■ Available data:
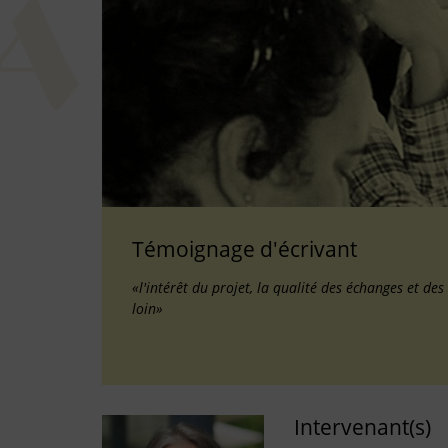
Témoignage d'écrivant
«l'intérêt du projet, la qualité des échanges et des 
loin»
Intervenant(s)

* * *

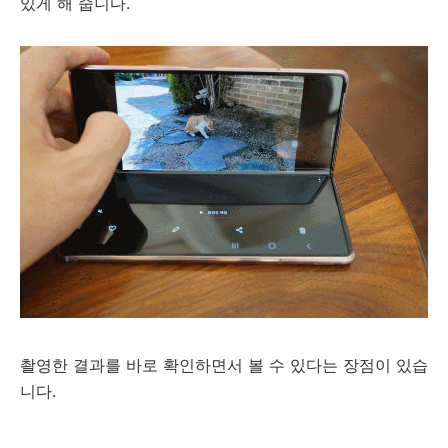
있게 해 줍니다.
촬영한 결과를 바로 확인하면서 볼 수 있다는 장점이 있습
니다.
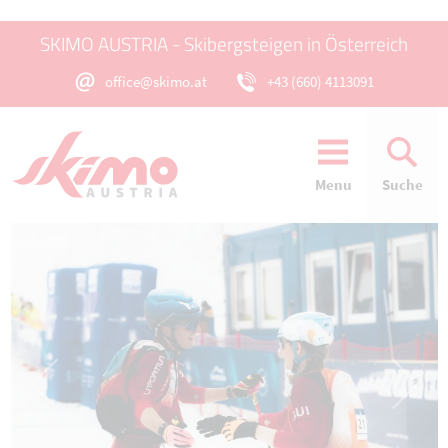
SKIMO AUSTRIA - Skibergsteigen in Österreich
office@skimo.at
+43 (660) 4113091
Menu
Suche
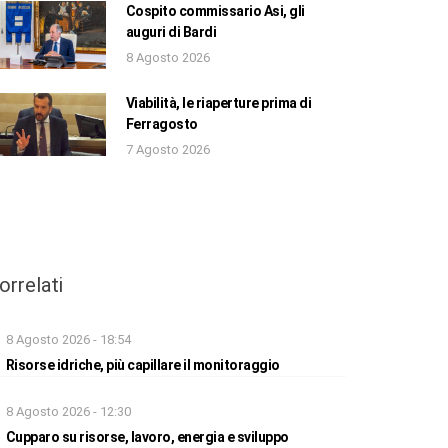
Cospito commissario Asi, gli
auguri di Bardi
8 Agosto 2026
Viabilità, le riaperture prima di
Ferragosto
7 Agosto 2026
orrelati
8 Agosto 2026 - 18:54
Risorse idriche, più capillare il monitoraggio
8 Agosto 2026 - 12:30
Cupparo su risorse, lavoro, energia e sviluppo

■ Prompt: Look above for the line holding "Témoignage d'écrivant" and the line holding "Intervenant(s)", then output exactly those two lines and every line between them, nothing more.

■ Completed task:
Témoignage d'écrivant
«l'intérêt du projet, la qualité des échanges et des 
loin»
Intervenant(s)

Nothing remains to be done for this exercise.